IN JULY, Tracey Richardson surprised her girlfriend Kay Lampard by proposing on a beach during a cruise holiday.
But their marriage will not be seen as legitimate in Australia.
The Leumeah couple, who have been together for four years, said they were disappointed but not surprised by the rejection of a federal government Bill to legalise same-sex marriage last week.
"I believe it's fear," Miss Richardson said of the vote. "[But] we live normal lives like other people and we're looking at fostering a child."
The local teacher and community service officer said they wanted to be treated like any other couple.
But at the moment they can't hold hands at local shopping centres without attracting attention.
"You always get that judgmental look," Miss Richardson said.
"It's just not worth the full-on stares."
Ms Lampard said they were still figuring out whether to get married overseas, have a commitment ceremony in Australia or wait until gay marriage was legalised here.
"We have a couple of friends that have been married overseas, they went to Thailand, and the difficulty is that your whole family can't come," she said.
"It's not recognised here, so is there really any point to it?"

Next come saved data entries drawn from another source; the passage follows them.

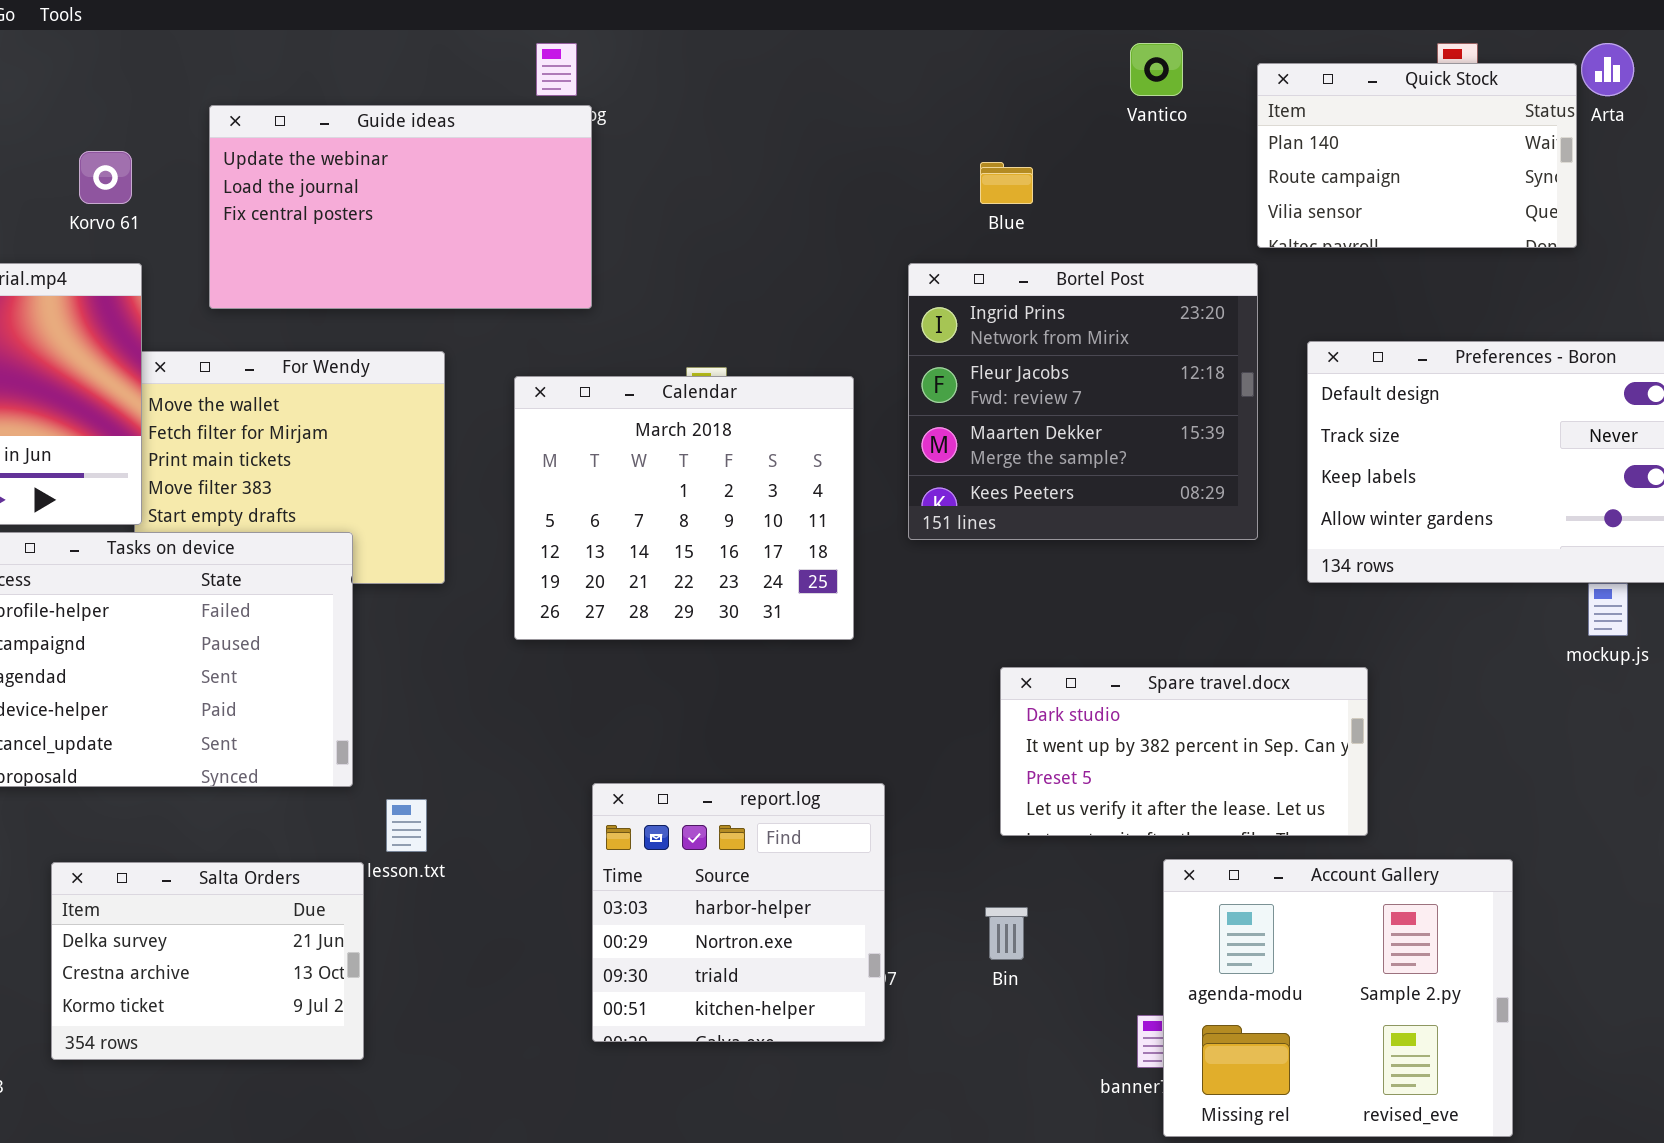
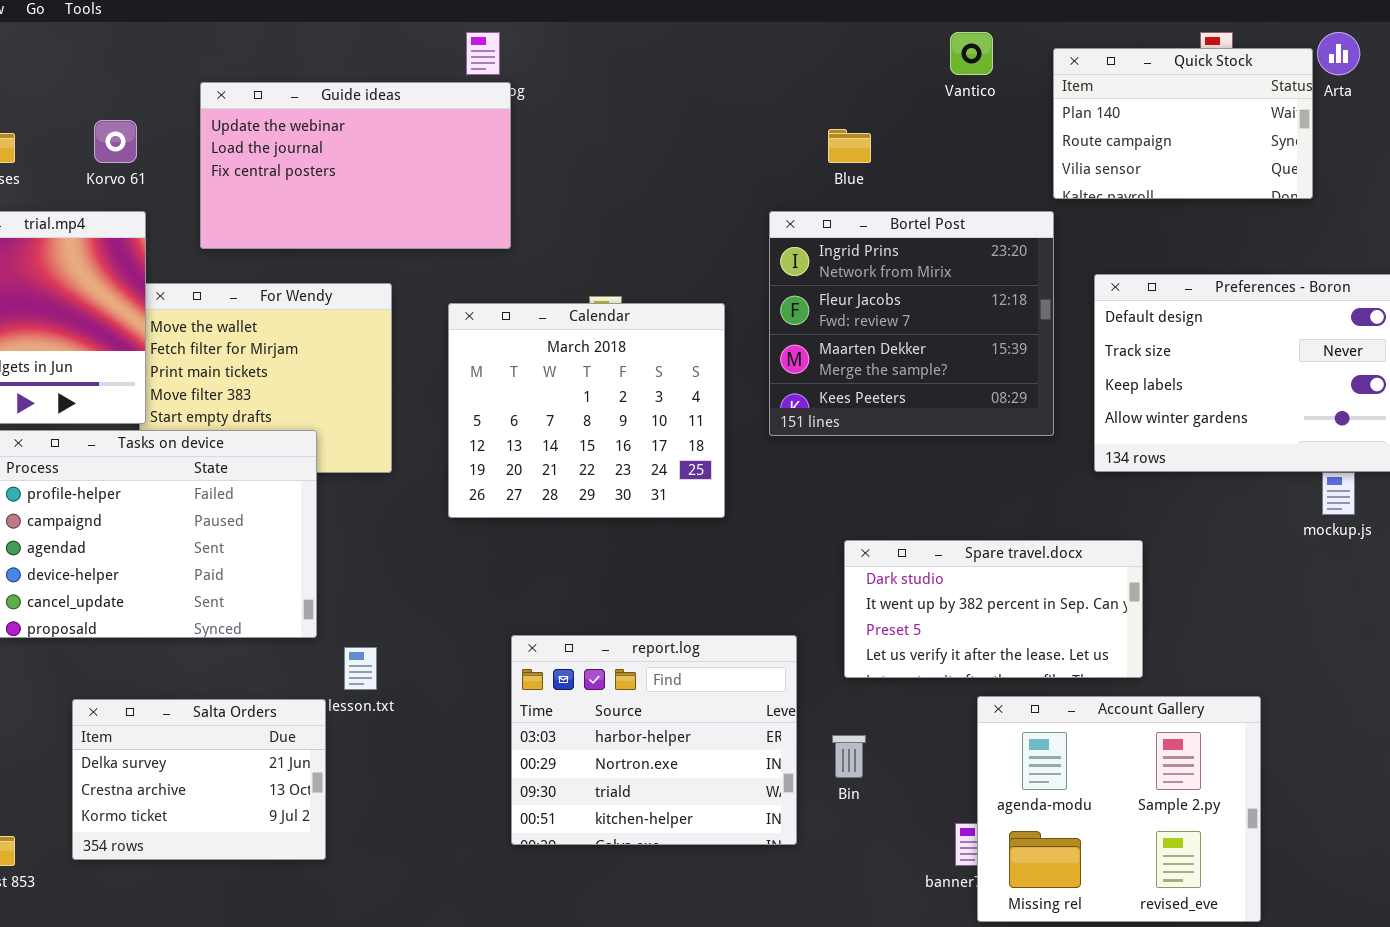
report.log: [592,783,885,1042] -> [511,635,797,845], resized

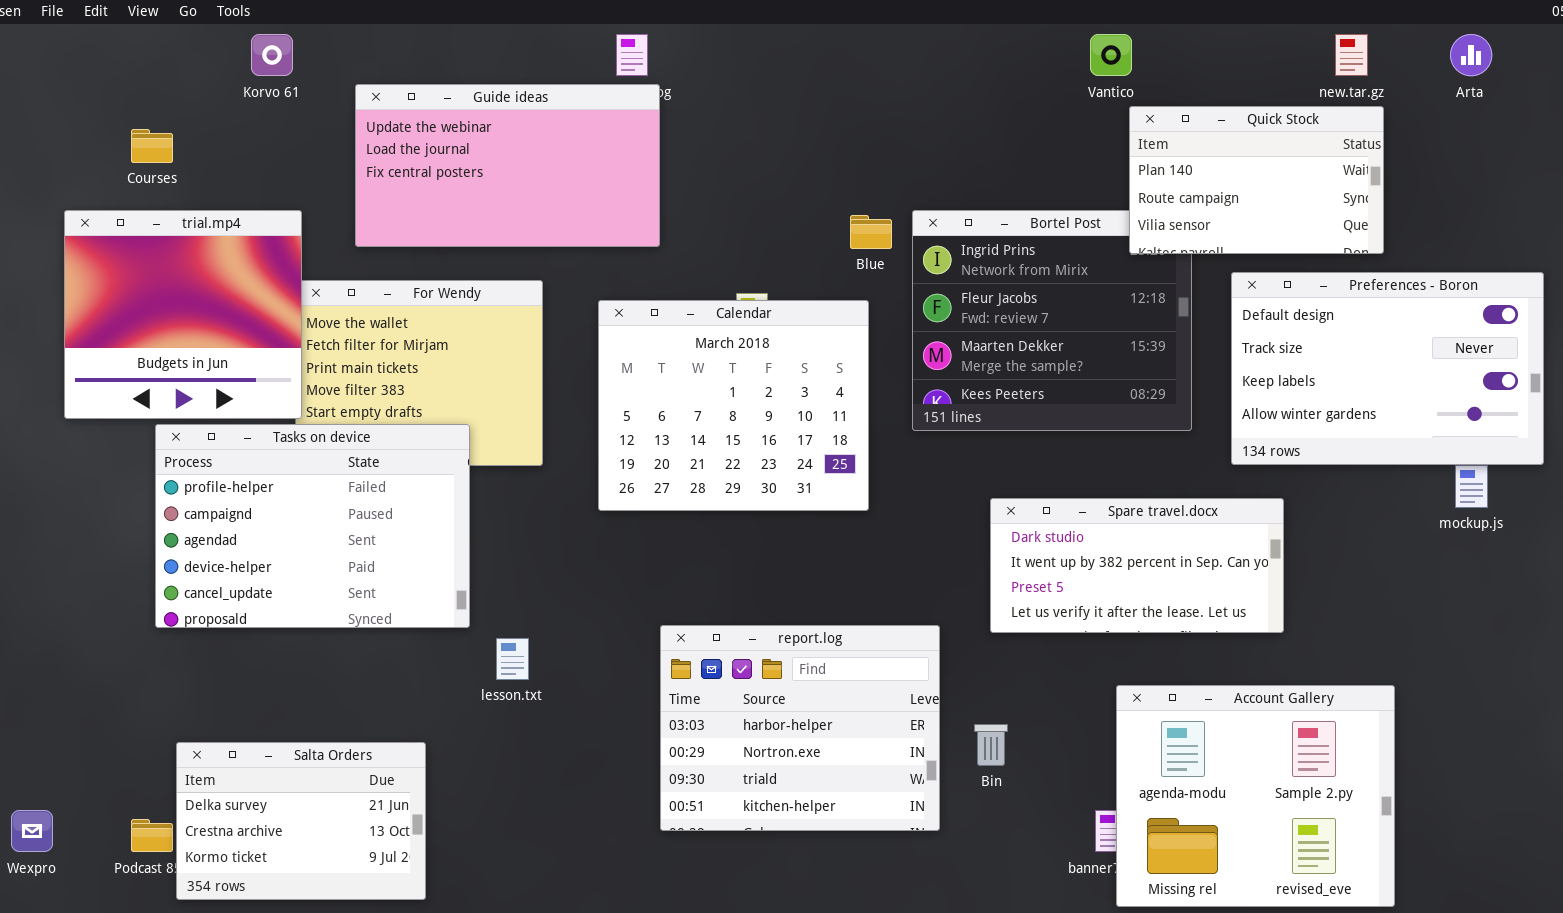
Quick Stock: [1053,48,1313,199] -> [1129,106,1384,254], moved
Korvo 61: [94,120,137,163] -> [251,34,293,76], moved
Blue: [828,129,871,163] -> [850,215,892,249], moved
Spare travel.docx: [844,540,1143,678] -> [990,498,1284,633], moved
Salta Orders: [72,699,326,860] -> [176,742,426,900], moved

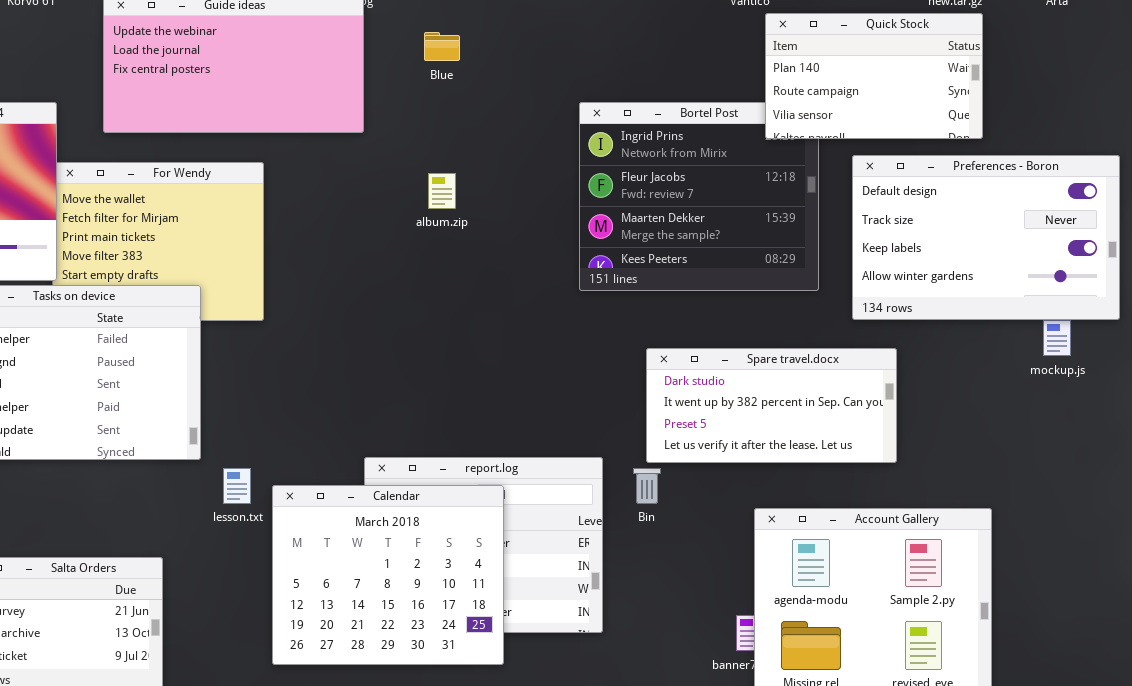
Blue: [850,215,892,249] -> [424,32,460,61], moved
Calendar: [598,300,869,511] -> [272,485,504,665], moved
Bin: [974,724,1008,766] -> [633,468,661,504], moved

She said as a mother, she also couldn't understand concerns about lesbians or gay men raising children.
"I have three grown-up children, so we have two grandchildren and one on the way," Miss Lampard said.
"There's so many different families out there now, so you might have two divorces or different fathers.
"So what difference does it make if there's two mums? I just think we need to step out of the dark ages."
Local politicians here are divided.
In Parliament last week, Labor duty senator for Macarthur Matt Thistlethwaite said he had changed his views on homosexuality when he learned that his brother was gay.
"My beliefs about gay marriage had been formed by blokey Australian culture," he said.
"But my brother's revelation made me . . . ultimately reach the view that the current definition of marriage is discriminatory and out-dated."
But Liberal Macarthur MP Russell Matheson is opposed to gay marriage and said he would have voted against the bill, even if allowed a conscience vote. "I've been listening to my constituents in the electorate and 90 per cent are against," he said. "I just believe in the definition of marriage as it stands today."
Labor Werriwa MP Laurie Ferguson was overseas at this year's United Nations General Assembly in New York when the Advertiser tried to contact him, but he has previously voiced his support of same-sex marriages.